Janeal decidió dejar caer el sarcasmo.

—Sanso no me creerá.

—Él no cree a mucha gente, pero tú pareces ser una excepción a la regla.

—¿Qué ocurre si le doy un chivatazo a la DEA antes de que Sanso llegue?

Callista se rió.

—Que te diría que es un farol. No puedes hablar con ellos sin implicarte a ti misma. De hecho… es interesante. Nada como un pequeño asunto de un millón de dólares para interponerse entre Robert y tú. ¿Lo sabe él?

—No sabes de qué hablas.

—Todavía amas a Robert, ¿no es así? —preguntó Callista.

—¿Después de todos estos años? —falseó Janeal.

—Algunos amores nunca mueren. Voy a contar con ello —la vieja mujer suspiró—. Desafortunadamente, tengo que hacerlo.

—¿Todavía no me conoces? —dijo Janeal—. El odio es más poderoso que el amor, Callista.

—Quizá. Me da igual si amas más a Robert de lo que odias a Salazar. Encuentra un modo de que Salazar baje de esa montaña y te garantizaré la seguridad de Robert para el resto de mi vida.

—¿Y qué hay de mi seguridad?

—Él no dañaría un solo pelo de tu preciosa cabecita.

—Estaba realmente preparado para dejarme arder hasta la muerte.

—Eso cambió para siempre cuando diste la vuelta a la tortilla. ¿Cómo estás tan ciega?

Katie es la ciega. Katie, que no es Katie, sino

Janeal dejó suspendido aquel pensamiento recurrente y turbador. Todo este lío era culpa de Katie.
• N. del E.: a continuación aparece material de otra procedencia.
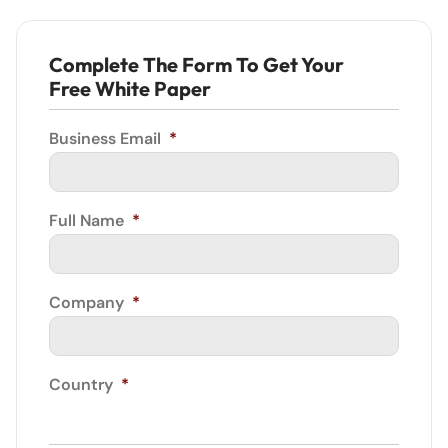
Complete The Form To Get Your
Free White Paper
Business Email
*
Full Name
*
Company
*
Country
*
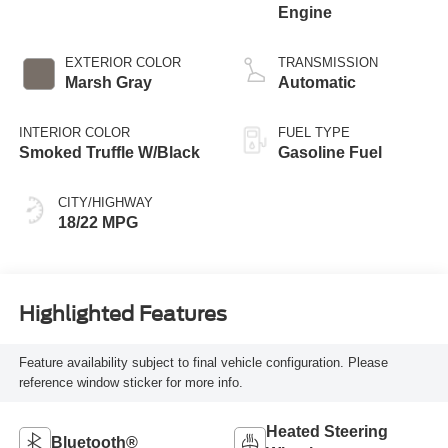
Engine
EXTERIOR COLOR
TRANSMISSION
Marsh Gray
Automatic
INTERIOR COLOR
FUEL TYPE
Smoked Truffle W/Black
Gasoline Fuel
CITY/HIGHWAY
18/22 MPG
Highlighted Features
Feature availability subject to final vehicle configuration. Please
reference window sticker for more info.
Heated Steering
Bluetooth®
Katie era la razón de que estuvieran estancados en aquella casa para perdedores. Katie era la razón de que Robert se hubiera desenamorado de ella. Katie la razón por la que Janeal sentía que estaba perdiendo la cabeza.

Janeal no estaba segura del todo de por qué Callista había hecho esa llamada. No era como si Janeal se hubiera negado a ayudar a Sanso; de hecho, basándose en su último encuentro, ella creía que Sanso había interpretado sus demandas como un tipo de cooperación. Quizá Callista estaba actuando en su propio favor con esa llamada.

Puede que estuviera preocupada por algo más.

¿Estaba perdiendo su codiciado puesto de mano derecha de Sanso?

Sí, decidió Janeal, era un juego de fuerzas.

Ella era una profesional en estos juegos, y estaba feliz de participar.

—Puedes contar conmigo, Callista. ¿Puedo contar yo contigo?

—Llevo haciendo esto más tiempo que tú, Janeal.

Janeal colgó primero para marcarse un punto.

La conversación, aunque sin sentido en la mente de Janeal, se había convertido en una idea interesante. Si era posible que el odio fuese más poderoso que el amor, quizá la respuesta a su crisis pudiera encontrarla no en el amor a Robert, que no había hecho más que frustrar su deseo, sino en odiar a Katie.